For his part, Trump has seemed to go out of his way to make gender an issue of the campaign, questioning whether Clinton has the “look” or “stamina” of a president, talking over her repeatedly and standing strangely close to her during the second debate.
More than once he has complained that Clinton was allowed to talk for longer periods, though reviews of debate footage revealed that he usually edged her out by a minute or two.
At one point, Trump griped that between Clinton, Anderson Cooper and Martha Raddatz, the second debate was “one on three.” (In fact, he spoke about a minute longer than Clinton.) Meanwhile, Raddatz and Cooper repeatedly had to remind Trump to let Clinton finish speaking.
It is not the first time the camera has caught men verbally bulldozing women. Who could forget Kanye “Imma Let You Finish” West hijacking Taylor Swift’s acceptance speech at the VMAs, or Joe Scarborough’s interruptions of his “Morning Joe” co-host Mika Brzezinski, too numerous to recount here?
And as the Washington Post reported last month, female staffers within the Obama administration who felt their voices were being ignored finally adopted a policy of giving credit to each other’s contributions, to force some gender parity.
But just as the “Access Hollywood” tape confirmed women’s worst fears about closed-door conversations between men, the election coverage has been a showcase for age-old frustrations about being shouted down or disregarded by colleagues, which is why so many clips have gone viral.
There was the spectacle of former presidential candidate Ben Carson asking MSNBC producers to cut off host Katty Kay’s microphone during a discussion of Trump’s alleged groping habit.
Or Trump executive Michael Cohen repeatedly barking “says who?” at CNN’s Brianna Keilar, when she noted his candidate was lagging in the polls.
Increasingly the pushback has become just as noticeable, and as bipartisan.
CNN contributor Navarro, once a relatively obscure Republican strategist, has broken out this election season by giving voice to the disgust felt by women of all political stripes.
On “Fox & Friends,” Trump campaign manager Kellyanne Conway -- a woman dubbed the “Trump Whisperer” for her ability to rein in the volatile candidate, and brought onboard the flagging campaign after two bombastic male campaign managers got the boot -- criticized Democratic vice-presidential candidate Tim Kaine for interrupting debate moderator Elaine Quijano.

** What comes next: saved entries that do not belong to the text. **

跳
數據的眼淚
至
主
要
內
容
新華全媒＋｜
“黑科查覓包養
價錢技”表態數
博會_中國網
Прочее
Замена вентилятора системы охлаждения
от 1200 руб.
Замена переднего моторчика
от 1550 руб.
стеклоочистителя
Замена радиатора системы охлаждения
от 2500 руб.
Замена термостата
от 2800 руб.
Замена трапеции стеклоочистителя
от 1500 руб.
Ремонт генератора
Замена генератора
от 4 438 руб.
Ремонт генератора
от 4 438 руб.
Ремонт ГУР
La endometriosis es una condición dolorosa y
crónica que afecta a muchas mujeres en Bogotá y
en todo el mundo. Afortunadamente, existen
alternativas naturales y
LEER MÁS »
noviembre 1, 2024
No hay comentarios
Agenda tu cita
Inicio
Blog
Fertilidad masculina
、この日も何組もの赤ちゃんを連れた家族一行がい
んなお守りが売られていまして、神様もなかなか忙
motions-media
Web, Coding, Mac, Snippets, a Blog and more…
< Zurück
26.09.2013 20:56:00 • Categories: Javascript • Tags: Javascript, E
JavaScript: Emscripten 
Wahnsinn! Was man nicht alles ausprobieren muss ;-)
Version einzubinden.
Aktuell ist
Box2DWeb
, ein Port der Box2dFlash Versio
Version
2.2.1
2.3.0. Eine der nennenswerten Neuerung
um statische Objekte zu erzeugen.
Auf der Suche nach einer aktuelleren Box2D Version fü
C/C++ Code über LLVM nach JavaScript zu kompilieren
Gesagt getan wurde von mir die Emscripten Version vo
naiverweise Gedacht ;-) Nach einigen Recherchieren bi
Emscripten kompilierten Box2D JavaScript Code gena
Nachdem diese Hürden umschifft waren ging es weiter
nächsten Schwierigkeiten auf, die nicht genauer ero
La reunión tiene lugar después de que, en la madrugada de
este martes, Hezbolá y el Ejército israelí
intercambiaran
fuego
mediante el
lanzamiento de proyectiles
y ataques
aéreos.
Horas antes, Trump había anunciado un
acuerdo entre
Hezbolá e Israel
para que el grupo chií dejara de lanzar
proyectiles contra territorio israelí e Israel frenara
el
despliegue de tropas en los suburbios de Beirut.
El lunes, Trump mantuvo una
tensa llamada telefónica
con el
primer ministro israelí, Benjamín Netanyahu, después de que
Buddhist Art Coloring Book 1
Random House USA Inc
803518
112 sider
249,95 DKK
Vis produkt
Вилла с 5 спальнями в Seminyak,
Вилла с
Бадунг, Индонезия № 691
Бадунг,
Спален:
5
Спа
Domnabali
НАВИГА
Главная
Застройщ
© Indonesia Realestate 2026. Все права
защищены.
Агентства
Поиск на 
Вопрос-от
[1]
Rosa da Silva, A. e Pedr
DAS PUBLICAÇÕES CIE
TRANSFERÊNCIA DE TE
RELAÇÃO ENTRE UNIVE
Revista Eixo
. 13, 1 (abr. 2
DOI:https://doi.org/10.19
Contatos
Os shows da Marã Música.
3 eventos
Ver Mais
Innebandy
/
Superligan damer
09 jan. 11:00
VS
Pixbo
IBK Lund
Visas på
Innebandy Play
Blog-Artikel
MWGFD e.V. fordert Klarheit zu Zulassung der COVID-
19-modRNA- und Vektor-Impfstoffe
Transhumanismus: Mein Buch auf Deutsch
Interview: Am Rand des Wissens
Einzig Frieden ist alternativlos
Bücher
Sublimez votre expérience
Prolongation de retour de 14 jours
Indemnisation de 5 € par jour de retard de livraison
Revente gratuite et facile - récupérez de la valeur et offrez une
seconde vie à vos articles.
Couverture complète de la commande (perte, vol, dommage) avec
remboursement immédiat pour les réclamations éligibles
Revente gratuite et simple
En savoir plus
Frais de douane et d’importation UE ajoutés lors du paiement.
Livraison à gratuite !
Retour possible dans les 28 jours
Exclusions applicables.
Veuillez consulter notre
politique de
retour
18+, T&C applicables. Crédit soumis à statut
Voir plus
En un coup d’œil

And lest we forget, it was former Fox News anchor Gretchen Carlson — hardly anyone’s idea of a feminist agitator — who first went public with allegations against Ailes, opening the door for others to do the same.
As Wonder Woman celebrates her 75th anniversary, the battle of the sexes is also playing out in pop culture. “Good Girls Revolt,” which premiered Friday on Amazon, is a fictionalized series about the gender discrimination lawsuit filed by female employees of Newsweek magazine in 1970. At the time, women toiled invisibly as fact-checkers and researchers, and only men received bylines.
And next week comes “The Crown,” Netflix’s scripted series about young Queen Elizabeth II. It follows the newly-crowned monarch, who ascended to the throne at the age of 25. As she fights to find her voice she pushes back, ever so slightly, against powerful older men, including Prime Minister Winston Churchill.
Her job as sovereign requires a more extreme version of what so many women, both world-famous and obscure, have learned to do: keep calm, carry on — and fight back when called for.
The times have changed, but not as much as we might think.